### YOUR TASK
Present the lines of the entries below as a numbered list, omitting any blank lines. Leave the pictures out of your answer.
☆ ☆ ☆ ☆ ☆
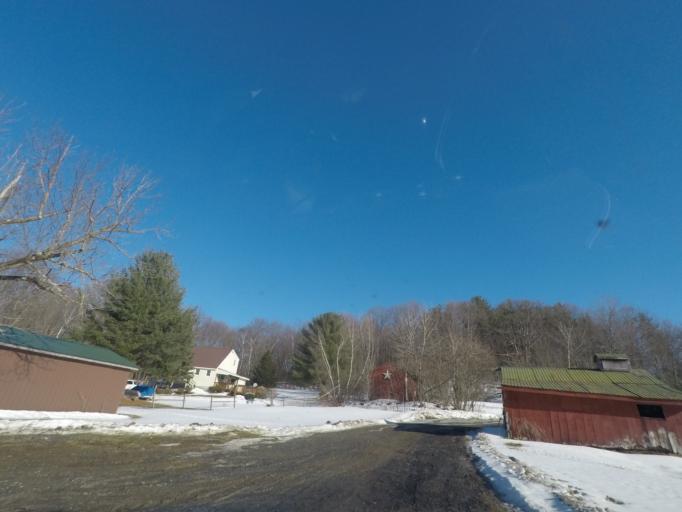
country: US
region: New York
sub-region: Rensselaer County
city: Averill Park
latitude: 42.6412
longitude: -73.5029
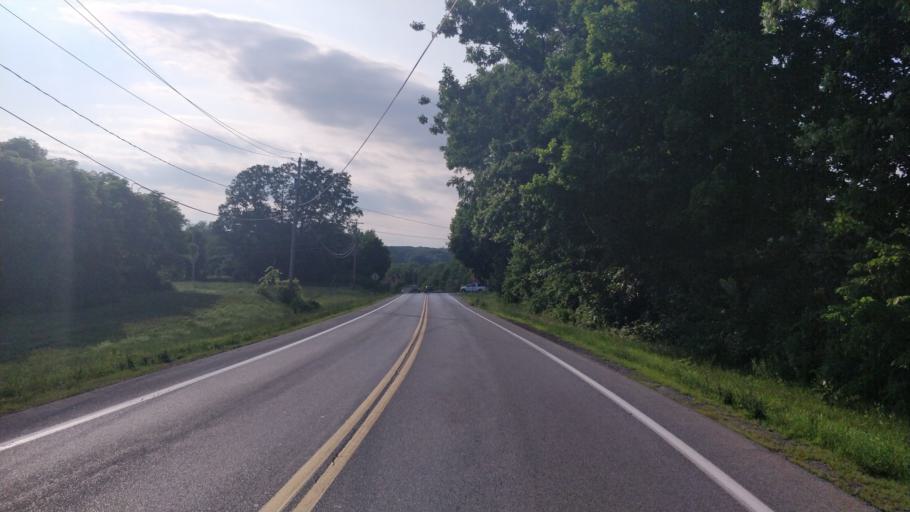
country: US
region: New York
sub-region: Saratoga County
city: North Ballston Spa
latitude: 43.0176
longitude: -73.8228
☆ ☆ ☆ ☆ ☆
### COMPLETE ANSWER
1. country: US
2. region: New York
3. sub-region: Rensselaer County
4. city: Averill Park
5. latitude: 42.6412
6. longitude: -73.5029
7. country: US
8. region: New York
9. sub-region: Saratoga County
10. city: North Ballston Spa
11. latitude: 43.0176
12. longitude: -73.8228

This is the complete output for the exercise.